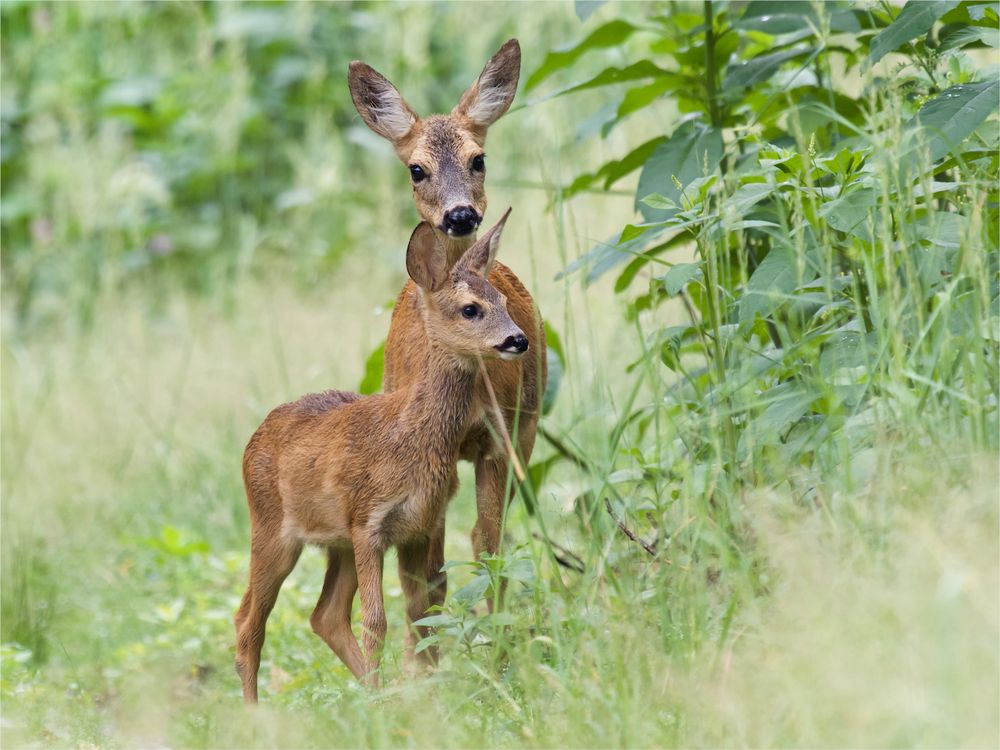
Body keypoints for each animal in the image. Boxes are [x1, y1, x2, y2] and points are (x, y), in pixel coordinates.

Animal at [238, 210, 528, 700]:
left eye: (504, 300)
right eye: (471, 308)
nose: (518, 340)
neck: (409, 440)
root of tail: (252, 440)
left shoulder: (416, 526)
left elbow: (424, 607)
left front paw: (408, 695)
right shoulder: (368, 523)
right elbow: (376, 621)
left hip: (335, 544)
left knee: (325, 615)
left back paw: (376, 694)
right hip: (272, 531)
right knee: (249, 623)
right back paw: (256, 710)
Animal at [350, 36, 548, 624]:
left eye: (478, 158)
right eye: (417, 169)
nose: (461, 215)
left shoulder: (497, 438)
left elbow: (487, 540)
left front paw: (499, 635)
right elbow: (424, 575)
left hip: (528, 425)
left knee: (489, 536)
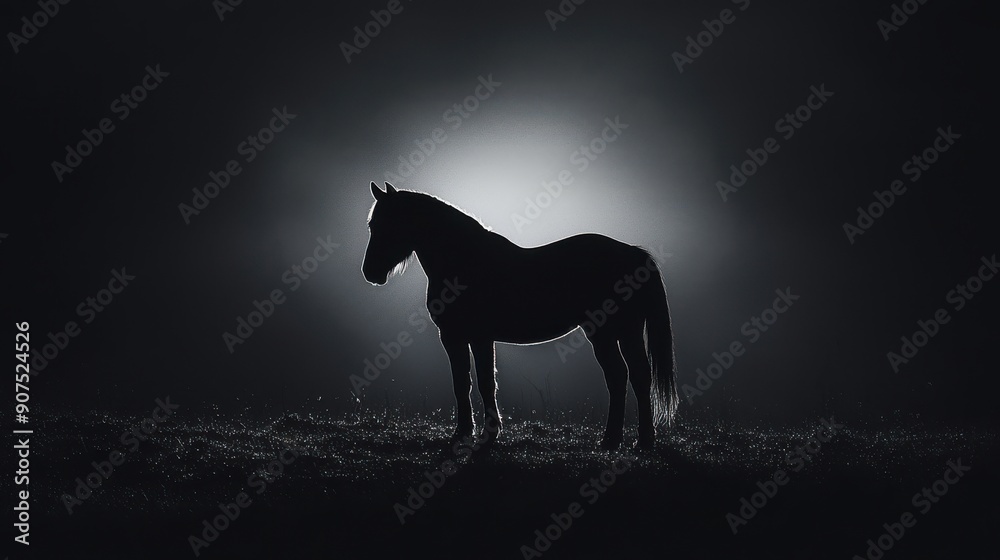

__________

WHAT THE TASK REQUIRES
Output the lines above in full and exactly as given, omitting any pictures.

WRITTEN ANSWER
Body keypoints for each animal in the image. Boxes are [x1, y1, x2, y2] and points are (x, y), in pixel coordinates.

Animal at [238, 210, 528, 700]:
left eye: (504, 300)
right eye: (471, 308)
nose: (518, 340)
neck: (409, 440)
root of tail: (252, 440)
left shoulder: (416, 526)
left elbow: (424, 607)
left front paw: (408, 695)
right shoulder: (368, 523)
right elbow: (376, 621)
left hip: (335, 544)
left knee: (325, 615)
left back paw: (376, 694)
right hip: (272, 531)
right knee: (249, 623)
right back paw: (256, 710)
Animal at [350, 36, 548, 624]:
left eye: (478, 158)
right eye: (417, 169)
nose: (461, 215)
left shoulder: (497, 438)
left elbow: (487, 540)
left front paw: (499, 635)
right elbow: (424, 575)
left hip: (528, 425)
left knee: (489, 536)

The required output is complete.